Stay, allegria portami via

Chiariamoci. Ogni santo giorno ho a che fare con persone più o meno piacevoli, alcune simpatiche, alter irritanti, e quando mi metto a giocare, solitamente, lo faccio per svagarmi o per vivere avventure oltre il reale. Quando ho riavviato Stay dopo un giorno e mezzo che non lo calcolavo, mi sono ritrovato Quinn, il protagonista del gioco, che mi mandava a quel paese per averlo trascurato per troppo tempo, facendo scattare in questo modo il game over.

“Che ho fatto?” mi sono chiesto. Il mio peccato era non aver capito bene il concetto che sta alla base del gioco di Appnormals Team ovvero che conta sia il tempo in cui stiamo davanti alla TV, sia il tempo che passiamo lontano dal gioco. Ma andiamo con ordine.

Stay racconta la storia di un uomo, Quinn, appunto, che una notte, alle 4:44 del mattino, viene misteriosamente rapito da una figura che lui non ricorda, una sagoma scura. Si risveglia in una stanza, completamente buia, solo. L’unico oggetto che può vedere è un computer su una scrivania. Tramite questo computer, Quinn può chattare con una sola persona, ovvero il giocatore, noi. Il gioco fa parte di quel trend, da me abbastanza apprezzato e molto in voga su smartphone, di avventure nelle quali interagiamo con qualcuno al di là dello schermo, tramite riposte predefinite ma che possono indirizzare la trama su binari diversi e comunque danno l’impressione al giocatore di star veramente chattando con qualcuno in pericolo o in una situazione anomala.

In Stay, però, c’è un aspetto in più, ed è quello che non avevo colto all'inizio: la prigionia di Quinn in quella stanza non accade solo quando noi siamo collegati con lui, va avanti anche quando non ci siamo.
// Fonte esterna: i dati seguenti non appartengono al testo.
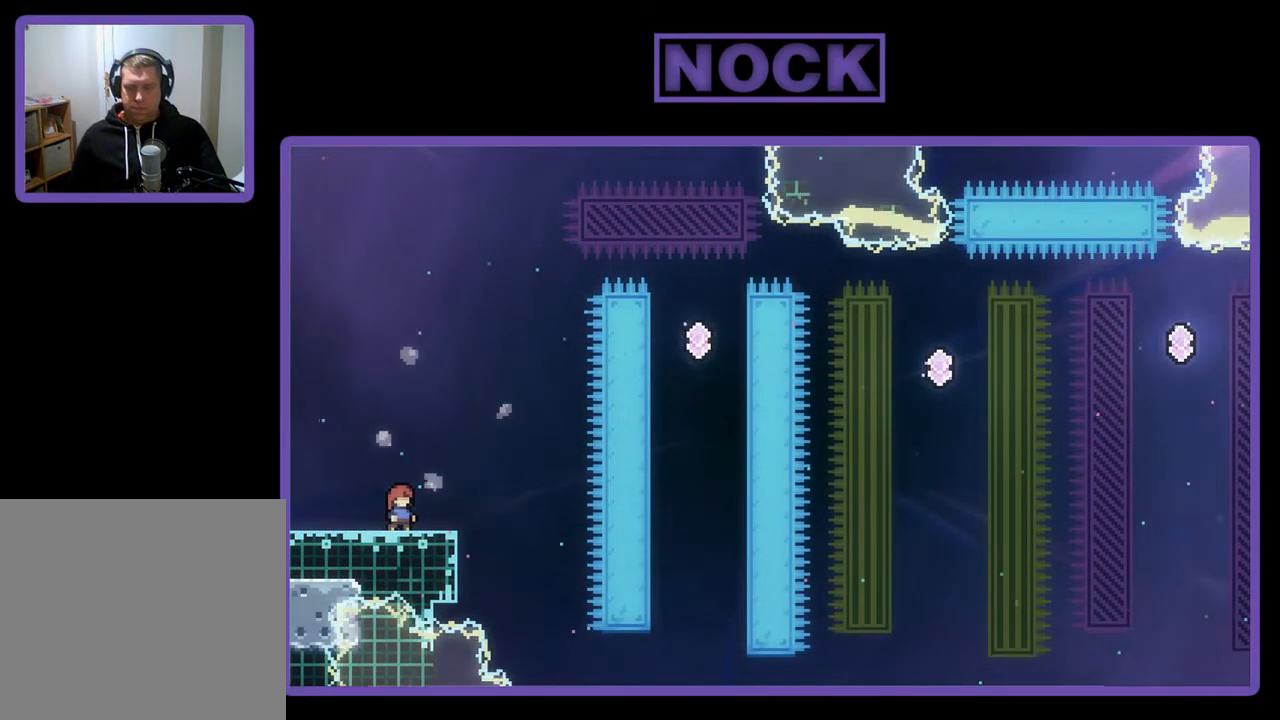
{"buttons": ["R2"], "left_stick": "center", "events": [[50, "DPAD_RIGHT", "down"], [183, "DPAD_RIGHT", "up"]]}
Infatti, a schermo ci sono due contatori del tempo: uno che ci mostra quante ore abbiamo parlato con lui e gli abbiamo dato retta, e uno, inquietantemente rosso, che ci mostra quanto tempo abbiamo passato a farci i fattacci nostri, lasciando il pover'uomo da solo in un posto buio, umido a guardare uno schermo che non si anima perché noi siamo nella nostra vita reale.
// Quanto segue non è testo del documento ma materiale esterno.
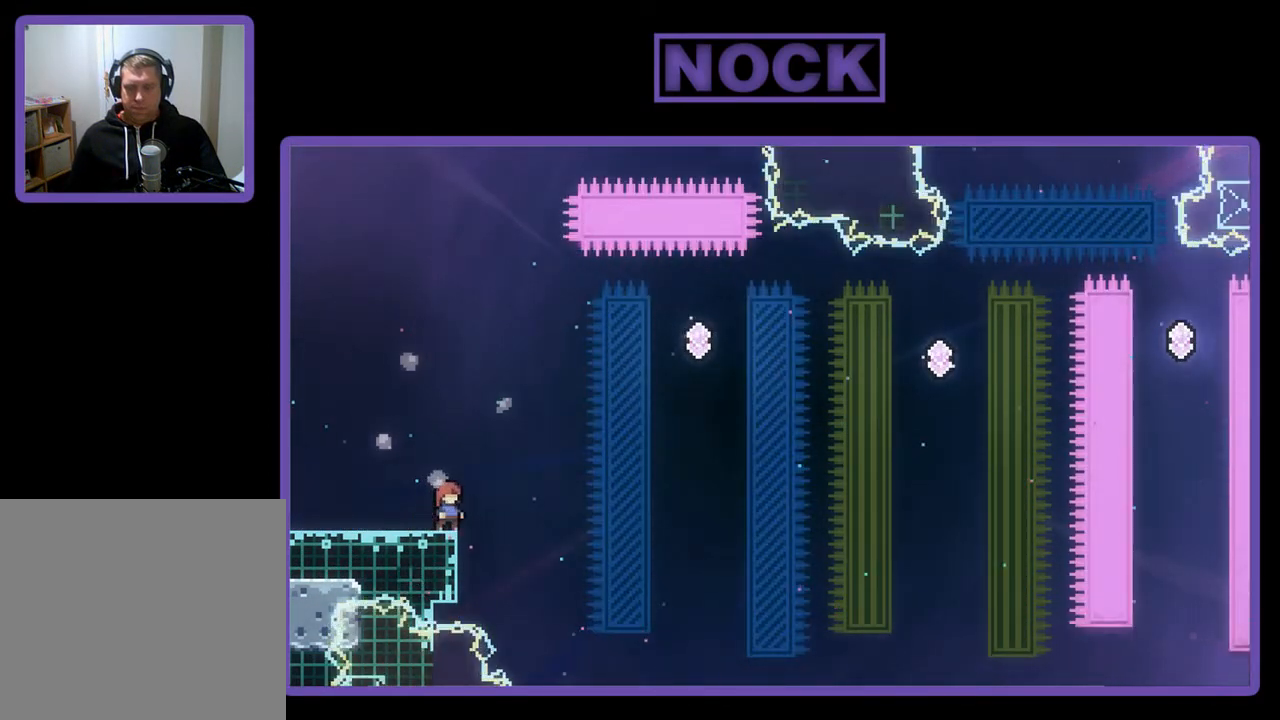
{"buttons": ["R2"], "left_stick": "center", "events": [[117, "DPAD_LEFT", "down"], [350, "DPAD_LEFT", "up"]]}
Questo aspetto, che raccontato così può sembrare un simpatico diversivo, è invece fondamentale, dato che se rimaniamo a chattare con Quinn per molto tempo, il nostro legame sarà più forte, mentre se ce ne sbattiamo allegramente e ci colleghiamo solo una volta ogni tanto, il prigioniero sarà più ostile, taciturno, fino ad arrivare all'estremo di non voler più avere a che fare con noi, distruggendo il suo computer.

La qualità del nostro rapporto con Quinn è esplicitata da una serie di indicatori riguardanti la fiducia, la simpatia, l’ansia e il legame tra i due interlocutori, che si modifica ad ogni bivio narrativo. Siamo noi, con le nostre risposte, a far sì che Quinn decida di compiere certe azioni: lo possiamo convincere a rischiare di aprire una porta fino a quel momento nascosta o possiamo rassicurarlo dicendogli che presto sarà finita. Tutto questo è possibile appunto tramite risposte predefinite, che però sono scritte talmente bene da simulare ottimamente una chat reale.  Gli sviluppatori, per rendere Quinn più convincente, hanno anche inserito degli errori di battitura, che il ragazzo imprigionato corregge come chiunque correggerebbe un refuso in una chat.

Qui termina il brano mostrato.